I’ve fallen back on that tendency myself. When Entertainment Weekly ran an article about the cover art for Knopf Books’ upcoming Two Boys Kissing by David Levithanit felt like BIG NEWS. And I’m not saying that it wasn’t big news. But what Lazarov’s article got me thinking about was how the focus on mainstream publishing obscures and — dare I say — marginalizes the longtime efforts of indie publishers, their authors, and self-published authors.

Solutions to the perceived lack of queer books can also do the same thing; and here’s where it can get especially aggravating for queer authors and artists, as Lazarov notes. The common refrain is: if you want to see more queer books, you should buy more queer books. When publishers see sales, they’ll produce more of the books you want.

I’m all for people buying more queer books. But as a strategy for cultural equality, I find it a bit hollow and patronizing. Readers who like books about queer people already buy them. Shelling out our dough to Random House and HarperCollins for their few queer titles hasn’t made much of a difference. We make up 1-2% of their market.

Queer titles crossing over to non-queer readers has made a difference; and by “a difference,” I mean a tiny increase in the number of titles that come out each year by mainstream publishers. We need to acknowledge why that cross-over has happened. It’s because of broader social and cultural changes, well beyond the world of books, and made possible by a much bigger movement of activism by queer people and our allies. Straight readers (especially young straight female readers) are more comfortable reading queer stories.

I predict that the Supreme Court decision on DOMA will have a significant impact on the number of queer titles from mainstream publishers in future years. That landmark political change will have much more impact than any buying campaign by the 1-2% of us who are hard core queer lit fans. My second prediction: those mainstream releases will tend to deal with gay and lesbian couples getting married, and tend to be essentially books for non-queer readers – with straight heroines and heroes and gay or lesbian secondary characters.

So what about the 1-2%? This is a estimate that I arrived at considering: (a) most hard core queer lit fans are queer, and queer people are only 2-10% of the population according to most studies; (b) deduct at least half of the percentage points since, like our non-queer counterparts, the majority of queer people don’t read at all; (c) deduct a couple more percentage points since some queer readers aren’t particularly interested in queer literature anyway; (d) add a percentage point or two for non-queer people who mostly read queer literature.

I was tempted to invoke the slogan: We are the 1%! But I’ll restrain myself. 🙂

The good news that we don’t hear about enough is that there are many (hundreds? thousands?) of queer titles published and self-published every year. Try doing a search at Amazon. When I typed in “gay fantasy” just today, it turned up 5,341 titles. Scrolling through the first few pages, the vast majority of them were published by small presses or they were self-published.
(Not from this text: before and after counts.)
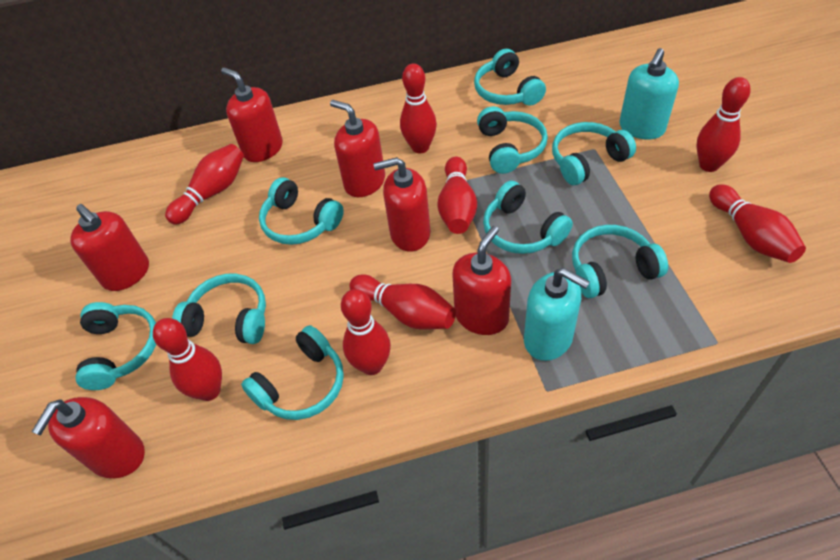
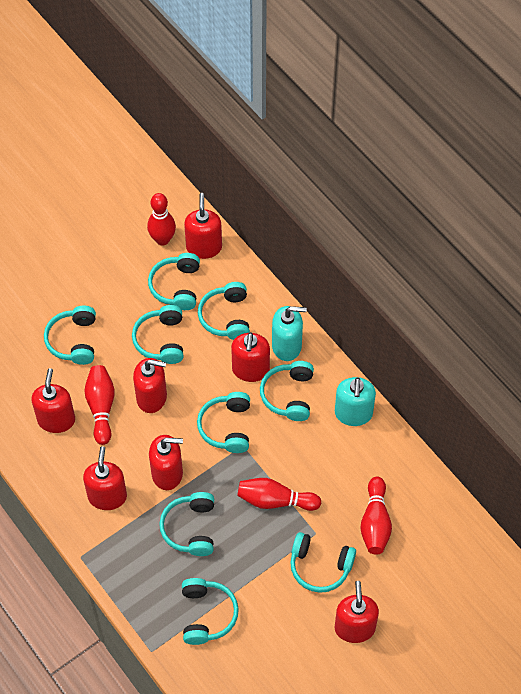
red bowling pin: [153,318,222,401] [165,144,244,225] [341,289,391,375] [349,274,456,329] [400,63,437,154] [437,156,477,234] [696,77,751,172] [709,184,806,263] = 8 -> [84,365,115,445] [147,193,176,245] [237,478,321,511] [360,477,392,554] = 4
red soap dispenser: [31,397,145,478] [70,204,149,291] [221,67,283,162] [330,100,385,197] [373,157,430,252] [452,226,511,335] = 6 -> [32,368,75,433] [83,446,127,510] [133,358,167,413] [149,435,183,490] [184,193,222,259] [231,332,270,382] [335,581,379,643] = 7

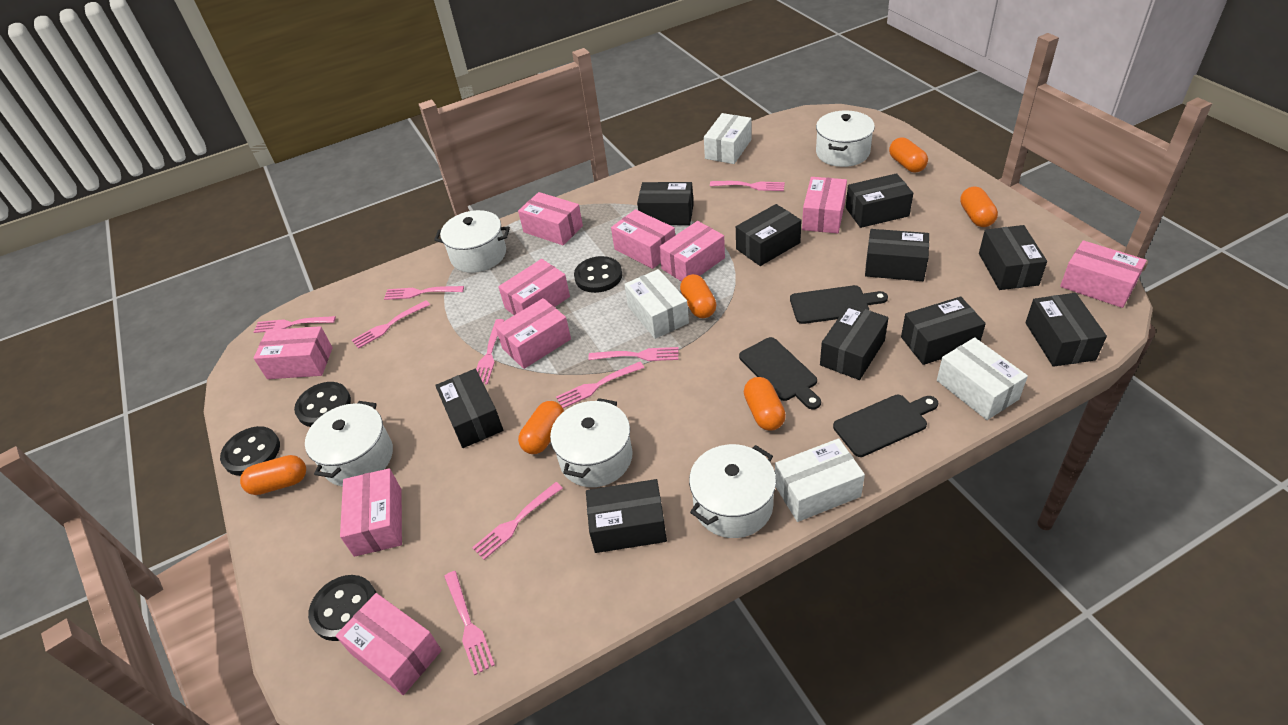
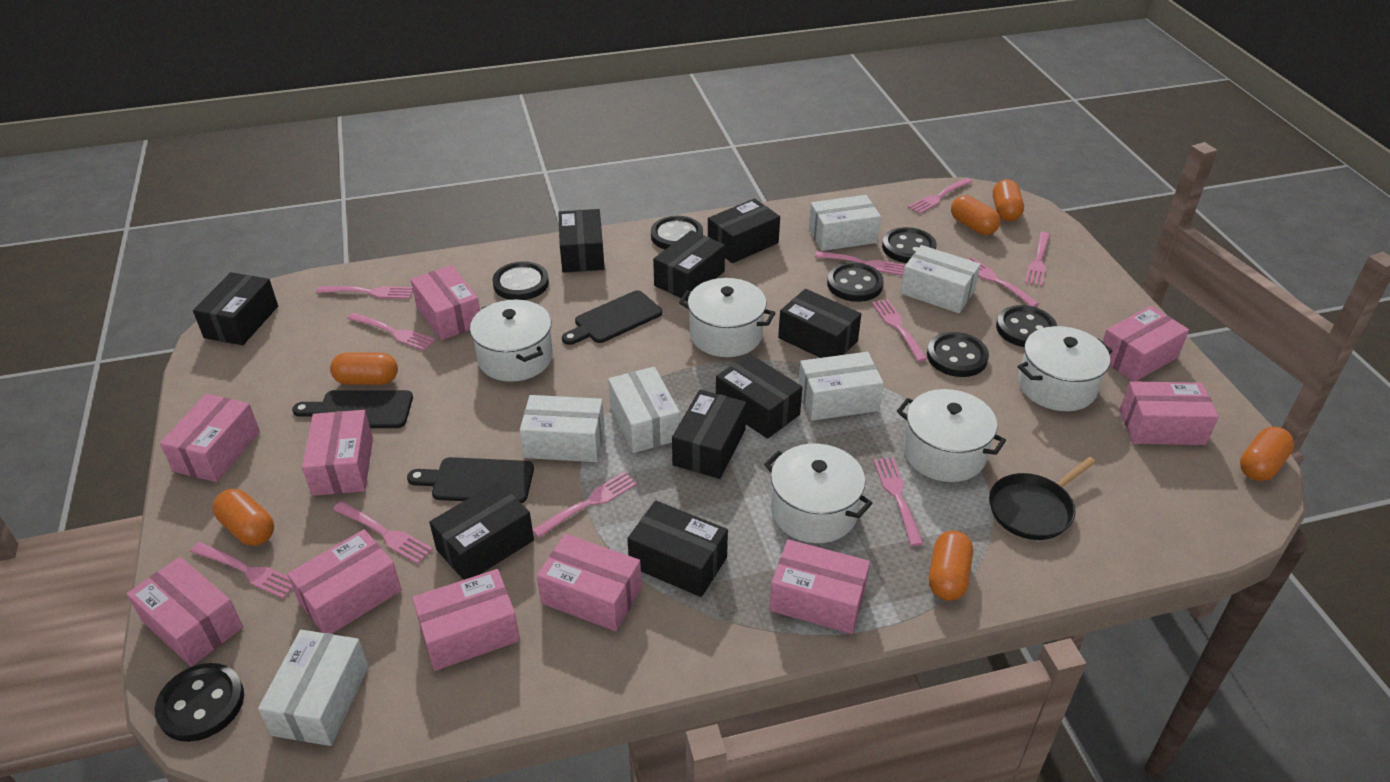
black box: [435,369,503,448] [586,479,667,553] [637,182,694,225] [736,204,802,266] [820,304,889,380] [846,173,913,228] [865,229,929,281] [901,297,986,365] [979,225,1047,290] [1025,293,1107,367] = 10 -> [193,272,278,345] [429,482,534,580] [558,209,605,273] [627,500,728,597] [653,230,725,301] [672,390,747,479] [708,199,780,263] [716,354,803,439] [778,289,861,358] = 9
black button: [220,426,280,476] [294,382,351,427] [308,575,376,641] [574,256,622,293] = 4 -> [155,663,244,742] [493,261,549,300] [651,216,703,249] [827,262,884,302] [882,227,937,263] [927,332,989,377] [996,305,1057,347] = 7
black pan: none = 0 -> [989,457,1096,540] = 1
pink fork: [254,316,336,333] [352,300,430,349] [384,286,464,300] [444,571,495,675] [472,482,563,560] [476,319,505,385] [556,362,644,408] [588,347,679,361] [710,181,785,191] = 9 -> [190,542,293,599] [316,286,413,299] [333,501,433,564] [347,313,436,351] [533,472,637,538] [815,251,905,275] [872,299,927,362] [873,457,923,546] [908,178,973,214] [968,257,1039,307] [1025,232,1050,286] = 11
white box: [624,269,689,339] [704,113,752,164] [775,438,865,522] [937,338,1028,420] = 4 -> [258,630,368,746] [520,395,605,462] [608,367,680,453] [798,352,884,421] [809,195,881,251] [900,245,981,313] = 6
Side note: Those first few titles also leaned heavily toward romance, so there may be fewer books with fantasy as their major theme and/or you have to search a little harder for them.
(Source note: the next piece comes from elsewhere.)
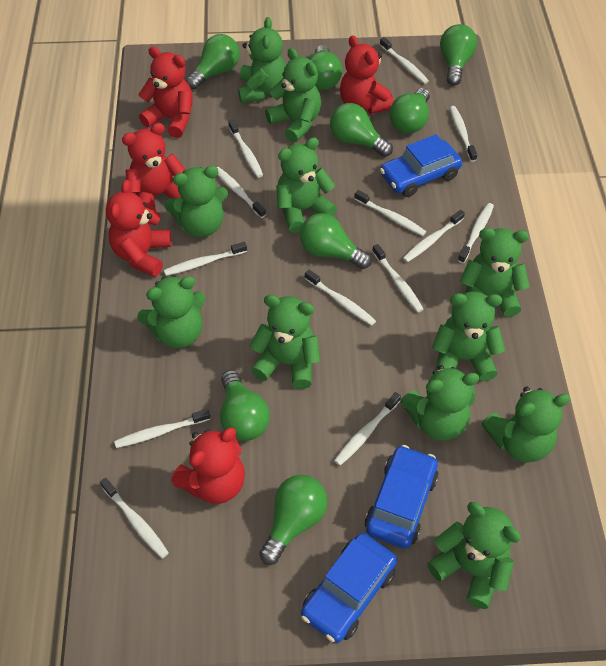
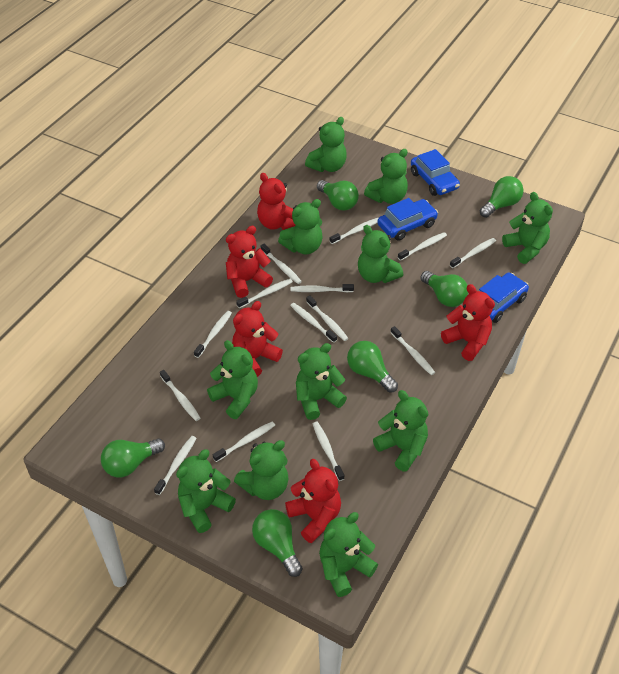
green light bulb: [186,34,240,89] [220,370,270,441] [259,475,328,565] [300,213,372,269] [309,45,342,90] [330,103,393,157] [390,88,430,133] [440,24,477,86] = 8 -> [101,439,165,477] [252,509,303,577] [317,180,359,210] [347,341,398,393] [421,271,468,307] [480,176,524,218] = 6
white toothbrush: [100,478,169,559] [114,409,210,448] [164,242,247,276] [217,167,266,218] [228,120,263,178] [305,270,376,326] [334,392,401,466] [354,190,426,236] [372,244,423,312] [380,37,429,84] [403,210,465,262] [450,106,477,162] [458,203,494,263] = 13 -> [154,436,196,495] [160,370,201,421] [194,311,232,358] [213,422,275,462] [236,279,293,308] [261,244,302,284] [290,284,354,292] [290,303,337,343] [306,295,349,341] [313,422,344,481] [330,218,378,244] [390,326,435,375] [398,232,447,261] [450,238,496,268] = 14

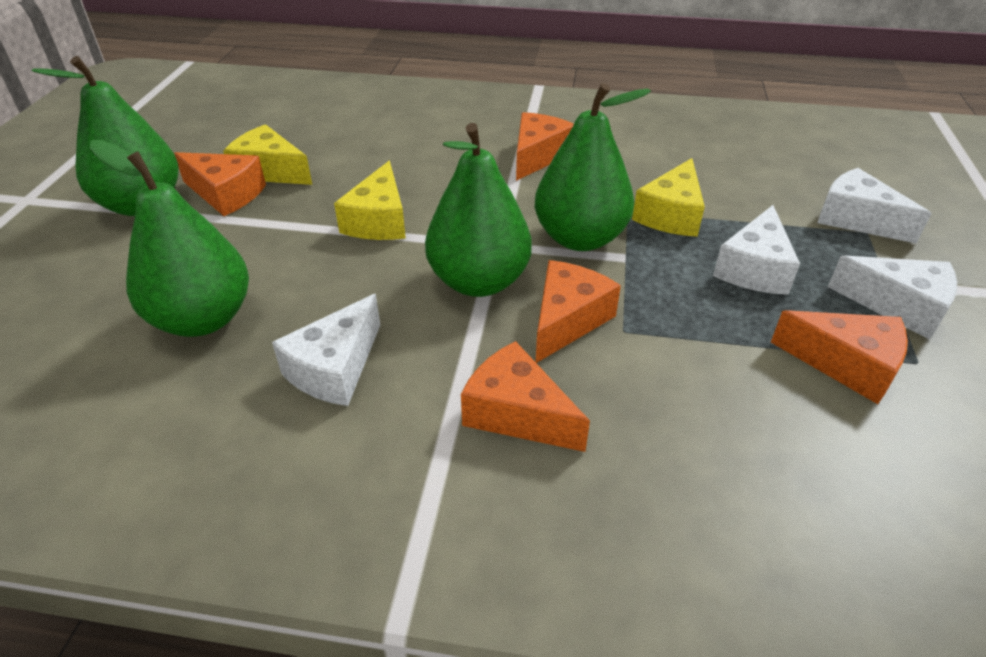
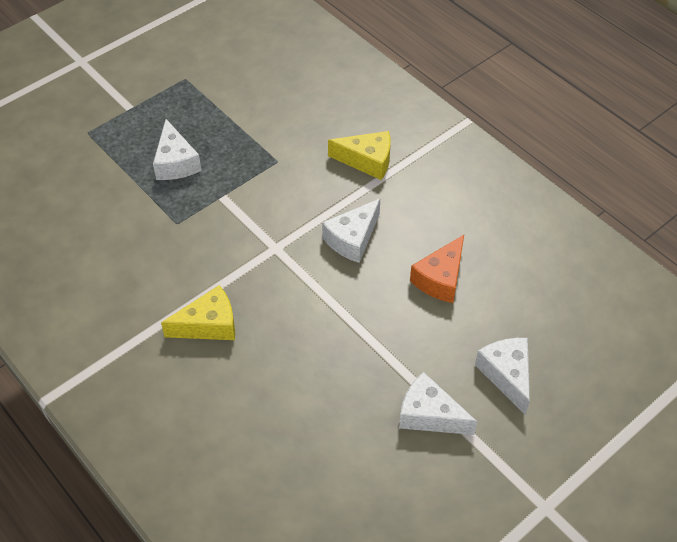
green pear: [32,56,179,216] [90,140,249,337] [425,123,532,297] [535,83,651,251] = 4 -> none = 0
orange cheese: [174,152,266,216] [461,341,590,452] [516,112,574,181] [536,260,621,363] [771,310,908,404] = 5 -> [410,235,464,303] = 1
yellow cheese: [223,124,312,185] [334,161,406,240] [632,158,705,237] = 3 -> [161,285,235,340] [328,131,391,180] = 2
Queer presses and self-pubbed queer authors are creating cultural equality. With the growth of digital publications and on-line booksellers, the access point has widened dramatically. Lazarov says: “If you don’t see what you want to see in comics, make your own fucking comics.” (And he means the last part quite literally you’ll understand if you peruse his work). 🙂

I would add to that: if you want more stories about transgender people, lesbians, bisexuals, gay men, etc., do something to support LGBT political equality. Political equality and cultural equality are intertwined.

I know that many queer and ally authors are fighting the battles in and out of our manuscripts, so you can call me out on preaching to the choir. I guess what I’m getting at is that it makes more sense to me to frame the discussion in our own terms. We’ve got a fabulously talented community of authors and artists turning out high quality and diverse queer stories. Many of us have been doing the work for decades that has enabled queer characters to appear on the covers of mainstream books and comics.